ページ抜粋:

馬丁

昨今の通じぬ価値観と風紀の乱れは時代劇の衰退に端を発すると信じて疑わぬ一人。「馬をひけ」-「御意」となるべきも「否」などとどこにそんな場面があろうか。それも別荘ならぬ現場に行くと申しておるのに従えぬとは全く解せぬ。もういい、勝手に行くわい、と、いつもの格好で出かければ門前に問われし用件。桜吹雪を見せてはまた騒動の元。すごすごと退散となった。往復三十キロ、途中、二ケ領用水の河津桜が見頃を迎えており。

そう、かねて疑問の一つにあの透明な手袋があって、その効能や否定せぬも潔癖を求めるあまり多頻度の交換とあらば煩わしい上に環境に宜しくない、されどそこをおざなりにするに横から横へ広がりかねず。ほどほどに、と申しても。とすると療養病棟や介護施設などはやはりこまめな手洗いを徹底した方がより衛生的かつ効率的ではあるまいか、などと思わんでもなく。

提供データ:

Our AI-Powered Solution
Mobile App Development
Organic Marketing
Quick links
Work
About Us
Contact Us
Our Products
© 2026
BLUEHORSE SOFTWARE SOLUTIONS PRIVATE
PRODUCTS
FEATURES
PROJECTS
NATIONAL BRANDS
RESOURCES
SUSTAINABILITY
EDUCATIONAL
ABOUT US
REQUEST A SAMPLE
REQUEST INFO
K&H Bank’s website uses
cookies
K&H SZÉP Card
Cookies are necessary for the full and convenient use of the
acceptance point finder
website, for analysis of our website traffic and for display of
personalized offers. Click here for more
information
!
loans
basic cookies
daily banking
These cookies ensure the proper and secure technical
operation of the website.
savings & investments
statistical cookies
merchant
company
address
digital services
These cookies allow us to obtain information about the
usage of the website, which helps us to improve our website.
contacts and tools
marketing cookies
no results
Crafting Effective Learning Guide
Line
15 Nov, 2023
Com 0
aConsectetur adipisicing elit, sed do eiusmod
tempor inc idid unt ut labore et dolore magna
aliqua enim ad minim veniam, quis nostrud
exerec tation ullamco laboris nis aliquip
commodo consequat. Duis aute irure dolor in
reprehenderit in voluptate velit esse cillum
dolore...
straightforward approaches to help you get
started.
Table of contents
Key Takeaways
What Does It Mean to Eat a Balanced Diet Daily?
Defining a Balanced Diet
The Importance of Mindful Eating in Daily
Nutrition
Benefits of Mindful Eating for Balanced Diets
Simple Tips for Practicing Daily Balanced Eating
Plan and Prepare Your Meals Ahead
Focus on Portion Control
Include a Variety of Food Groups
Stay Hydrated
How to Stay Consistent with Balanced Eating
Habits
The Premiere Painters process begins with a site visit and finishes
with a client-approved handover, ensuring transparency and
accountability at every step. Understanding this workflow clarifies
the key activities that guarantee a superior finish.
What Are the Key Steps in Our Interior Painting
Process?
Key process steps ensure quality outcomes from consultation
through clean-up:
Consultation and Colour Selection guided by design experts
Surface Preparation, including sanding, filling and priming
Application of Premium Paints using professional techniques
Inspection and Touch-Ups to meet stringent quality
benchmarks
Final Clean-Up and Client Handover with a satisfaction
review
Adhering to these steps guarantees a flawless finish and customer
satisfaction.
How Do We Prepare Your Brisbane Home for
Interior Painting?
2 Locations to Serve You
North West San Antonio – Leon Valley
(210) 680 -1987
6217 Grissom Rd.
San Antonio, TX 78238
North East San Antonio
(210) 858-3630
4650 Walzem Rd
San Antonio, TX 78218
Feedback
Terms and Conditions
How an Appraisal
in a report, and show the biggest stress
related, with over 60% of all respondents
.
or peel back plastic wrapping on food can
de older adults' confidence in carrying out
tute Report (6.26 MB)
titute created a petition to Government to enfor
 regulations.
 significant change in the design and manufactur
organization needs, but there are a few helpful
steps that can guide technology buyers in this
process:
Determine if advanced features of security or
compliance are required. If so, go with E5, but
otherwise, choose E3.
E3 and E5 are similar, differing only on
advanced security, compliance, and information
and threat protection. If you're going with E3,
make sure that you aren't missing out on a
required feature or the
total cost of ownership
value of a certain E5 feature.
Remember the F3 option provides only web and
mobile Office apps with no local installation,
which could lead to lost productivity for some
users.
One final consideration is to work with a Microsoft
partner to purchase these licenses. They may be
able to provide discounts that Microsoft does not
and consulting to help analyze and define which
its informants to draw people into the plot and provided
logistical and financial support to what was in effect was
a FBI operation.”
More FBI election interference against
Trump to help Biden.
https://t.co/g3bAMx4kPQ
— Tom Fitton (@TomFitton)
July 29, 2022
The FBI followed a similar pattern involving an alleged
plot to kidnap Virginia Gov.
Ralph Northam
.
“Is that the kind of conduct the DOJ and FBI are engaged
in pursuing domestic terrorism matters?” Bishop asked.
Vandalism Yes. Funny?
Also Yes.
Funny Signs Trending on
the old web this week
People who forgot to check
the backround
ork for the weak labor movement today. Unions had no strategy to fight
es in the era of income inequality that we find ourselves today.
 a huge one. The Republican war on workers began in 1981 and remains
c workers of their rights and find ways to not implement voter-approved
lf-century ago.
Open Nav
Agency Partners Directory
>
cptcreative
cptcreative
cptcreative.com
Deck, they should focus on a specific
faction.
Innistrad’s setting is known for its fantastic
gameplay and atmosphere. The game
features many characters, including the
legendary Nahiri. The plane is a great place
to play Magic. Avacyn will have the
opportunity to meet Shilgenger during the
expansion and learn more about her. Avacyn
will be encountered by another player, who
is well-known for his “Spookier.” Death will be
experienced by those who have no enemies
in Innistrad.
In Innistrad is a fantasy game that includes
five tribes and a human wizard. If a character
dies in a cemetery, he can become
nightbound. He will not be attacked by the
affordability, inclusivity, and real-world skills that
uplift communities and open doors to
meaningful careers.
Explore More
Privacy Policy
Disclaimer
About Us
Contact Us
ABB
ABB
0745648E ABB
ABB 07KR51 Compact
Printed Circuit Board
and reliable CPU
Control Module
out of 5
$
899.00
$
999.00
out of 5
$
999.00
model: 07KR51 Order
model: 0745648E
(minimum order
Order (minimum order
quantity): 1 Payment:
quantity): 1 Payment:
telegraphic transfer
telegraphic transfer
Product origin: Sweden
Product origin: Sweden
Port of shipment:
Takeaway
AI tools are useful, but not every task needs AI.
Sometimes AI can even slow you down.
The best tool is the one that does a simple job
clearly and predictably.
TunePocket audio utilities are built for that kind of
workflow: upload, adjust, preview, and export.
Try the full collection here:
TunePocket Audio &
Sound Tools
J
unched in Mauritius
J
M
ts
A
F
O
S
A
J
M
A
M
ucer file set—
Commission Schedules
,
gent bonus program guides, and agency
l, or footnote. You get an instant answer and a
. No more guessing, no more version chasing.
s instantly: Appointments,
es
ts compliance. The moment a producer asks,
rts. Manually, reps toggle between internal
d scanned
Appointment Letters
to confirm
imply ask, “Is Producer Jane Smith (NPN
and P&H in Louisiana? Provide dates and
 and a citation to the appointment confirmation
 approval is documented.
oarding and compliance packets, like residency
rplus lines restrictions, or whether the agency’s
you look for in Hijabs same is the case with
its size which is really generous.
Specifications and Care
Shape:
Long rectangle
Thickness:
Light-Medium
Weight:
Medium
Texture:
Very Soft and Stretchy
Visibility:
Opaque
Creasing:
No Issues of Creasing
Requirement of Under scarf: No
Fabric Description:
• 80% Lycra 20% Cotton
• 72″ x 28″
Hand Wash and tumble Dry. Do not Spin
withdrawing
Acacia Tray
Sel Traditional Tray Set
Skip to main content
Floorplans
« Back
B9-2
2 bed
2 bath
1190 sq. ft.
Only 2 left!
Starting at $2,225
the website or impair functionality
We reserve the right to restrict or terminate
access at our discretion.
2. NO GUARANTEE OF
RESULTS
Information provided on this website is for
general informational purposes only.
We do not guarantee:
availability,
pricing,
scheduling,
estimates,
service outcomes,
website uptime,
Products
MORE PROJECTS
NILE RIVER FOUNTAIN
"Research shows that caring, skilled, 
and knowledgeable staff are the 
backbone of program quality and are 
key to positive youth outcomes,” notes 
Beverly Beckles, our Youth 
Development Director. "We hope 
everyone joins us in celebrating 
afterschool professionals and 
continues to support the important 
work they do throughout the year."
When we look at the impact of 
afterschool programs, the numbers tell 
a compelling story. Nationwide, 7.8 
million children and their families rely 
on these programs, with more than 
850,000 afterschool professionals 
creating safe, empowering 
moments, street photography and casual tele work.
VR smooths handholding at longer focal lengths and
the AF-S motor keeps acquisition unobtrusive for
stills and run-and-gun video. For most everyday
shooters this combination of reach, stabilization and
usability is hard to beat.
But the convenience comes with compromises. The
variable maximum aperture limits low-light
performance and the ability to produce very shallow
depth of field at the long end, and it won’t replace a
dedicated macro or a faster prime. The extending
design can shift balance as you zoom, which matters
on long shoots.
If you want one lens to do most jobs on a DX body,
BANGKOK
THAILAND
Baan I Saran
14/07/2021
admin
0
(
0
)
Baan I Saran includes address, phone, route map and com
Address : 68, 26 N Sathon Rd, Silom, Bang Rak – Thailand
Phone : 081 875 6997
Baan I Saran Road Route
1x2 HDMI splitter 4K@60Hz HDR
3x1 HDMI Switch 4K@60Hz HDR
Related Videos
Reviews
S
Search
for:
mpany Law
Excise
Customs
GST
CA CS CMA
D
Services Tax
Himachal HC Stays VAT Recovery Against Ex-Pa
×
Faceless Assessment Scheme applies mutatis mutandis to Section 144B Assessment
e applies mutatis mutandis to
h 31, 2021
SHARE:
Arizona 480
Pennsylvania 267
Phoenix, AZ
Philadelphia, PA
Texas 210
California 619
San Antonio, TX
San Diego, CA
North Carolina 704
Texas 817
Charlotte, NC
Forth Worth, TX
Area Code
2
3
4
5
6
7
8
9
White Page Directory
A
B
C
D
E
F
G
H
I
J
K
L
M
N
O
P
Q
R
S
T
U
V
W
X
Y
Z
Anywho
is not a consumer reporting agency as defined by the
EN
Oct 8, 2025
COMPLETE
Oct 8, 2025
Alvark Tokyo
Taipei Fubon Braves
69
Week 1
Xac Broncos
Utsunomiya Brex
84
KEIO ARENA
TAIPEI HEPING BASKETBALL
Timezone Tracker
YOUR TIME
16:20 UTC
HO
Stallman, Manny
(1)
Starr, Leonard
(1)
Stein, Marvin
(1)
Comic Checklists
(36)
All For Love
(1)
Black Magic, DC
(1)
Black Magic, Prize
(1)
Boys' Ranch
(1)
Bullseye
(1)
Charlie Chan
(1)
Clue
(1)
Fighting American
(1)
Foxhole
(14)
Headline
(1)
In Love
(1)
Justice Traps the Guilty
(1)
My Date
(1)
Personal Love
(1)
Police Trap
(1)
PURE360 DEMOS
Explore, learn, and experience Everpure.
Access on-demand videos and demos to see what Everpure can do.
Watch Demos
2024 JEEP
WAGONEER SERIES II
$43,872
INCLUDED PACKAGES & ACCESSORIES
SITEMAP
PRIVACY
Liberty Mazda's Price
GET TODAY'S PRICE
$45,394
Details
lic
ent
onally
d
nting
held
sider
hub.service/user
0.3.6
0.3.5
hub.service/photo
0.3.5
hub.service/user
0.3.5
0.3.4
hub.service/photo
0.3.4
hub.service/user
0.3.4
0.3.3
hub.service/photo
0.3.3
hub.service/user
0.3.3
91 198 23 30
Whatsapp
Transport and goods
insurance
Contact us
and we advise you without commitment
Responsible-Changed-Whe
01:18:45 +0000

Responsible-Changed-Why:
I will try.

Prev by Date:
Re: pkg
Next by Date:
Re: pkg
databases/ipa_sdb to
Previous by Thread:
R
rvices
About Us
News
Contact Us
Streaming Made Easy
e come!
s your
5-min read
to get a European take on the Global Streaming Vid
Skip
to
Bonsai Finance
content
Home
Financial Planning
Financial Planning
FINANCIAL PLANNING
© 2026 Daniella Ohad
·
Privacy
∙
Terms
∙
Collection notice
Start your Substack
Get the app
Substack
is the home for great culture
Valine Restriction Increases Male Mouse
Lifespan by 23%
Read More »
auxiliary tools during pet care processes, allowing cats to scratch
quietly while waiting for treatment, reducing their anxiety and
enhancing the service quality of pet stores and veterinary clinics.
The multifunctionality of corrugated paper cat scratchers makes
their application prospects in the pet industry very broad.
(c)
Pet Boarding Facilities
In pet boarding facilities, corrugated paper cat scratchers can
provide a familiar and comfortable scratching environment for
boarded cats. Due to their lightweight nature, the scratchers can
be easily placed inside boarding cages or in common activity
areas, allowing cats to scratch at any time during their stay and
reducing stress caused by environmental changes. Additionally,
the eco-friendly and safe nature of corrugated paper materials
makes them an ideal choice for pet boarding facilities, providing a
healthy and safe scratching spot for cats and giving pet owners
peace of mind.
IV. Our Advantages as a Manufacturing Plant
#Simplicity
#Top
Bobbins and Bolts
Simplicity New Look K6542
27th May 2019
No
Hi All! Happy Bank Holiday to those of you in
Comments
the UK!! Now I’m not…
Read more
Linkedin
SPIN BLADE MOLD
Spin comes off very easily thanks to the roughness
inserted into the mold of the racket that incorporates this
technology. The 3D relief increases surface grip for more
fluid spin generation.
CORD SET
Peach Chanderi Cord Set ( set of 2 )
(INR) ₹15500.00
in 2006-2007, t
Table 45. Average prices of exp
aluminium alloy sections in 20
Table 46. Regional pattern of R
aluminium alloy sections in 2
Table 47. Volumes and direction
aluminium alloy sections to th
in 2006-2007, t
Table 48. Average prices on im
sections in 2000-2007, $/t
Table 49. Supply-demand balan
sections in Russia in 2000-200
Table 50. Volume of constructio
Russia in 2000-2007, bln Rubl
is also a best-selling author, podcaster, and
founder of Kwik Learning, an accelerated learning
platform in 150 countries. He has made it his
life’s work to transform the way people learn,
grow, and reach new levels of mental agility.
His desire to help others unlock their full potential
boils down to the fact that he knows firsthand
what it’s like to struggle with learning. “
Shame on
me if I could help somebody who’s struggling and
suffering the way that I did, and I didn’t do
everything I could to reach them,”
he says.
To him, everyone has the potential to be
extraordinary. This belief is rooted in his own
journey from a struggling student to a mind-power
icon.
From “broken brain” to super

練習問題: 上のページ抜粋から、「昨今の通じぬ価値観と風紀の乱」から「の河津桜が見頃を迎えており。」までを一字一句変えずに返してください。

解答:
昨今の通じぬ価値観と風紀の乱れは時代劇の衰退に端を発すると信じて疑わぬ一人。「馬をひけ」-「御意」となるべきも「否」などとどこにそんな場面があろうか。それも別荘ならぬ現場に行くと申しておるのに従えぬとは全く解せぬ。もういい、勝手に行くわい、と、いつもの格好で出かければ門前に問われし用件。桜吹雪を見せてはまた騒動の元。すごすごと退散となった。往復三十キロ、途中、二ケ領用水の河津桜が見頃を迎えており。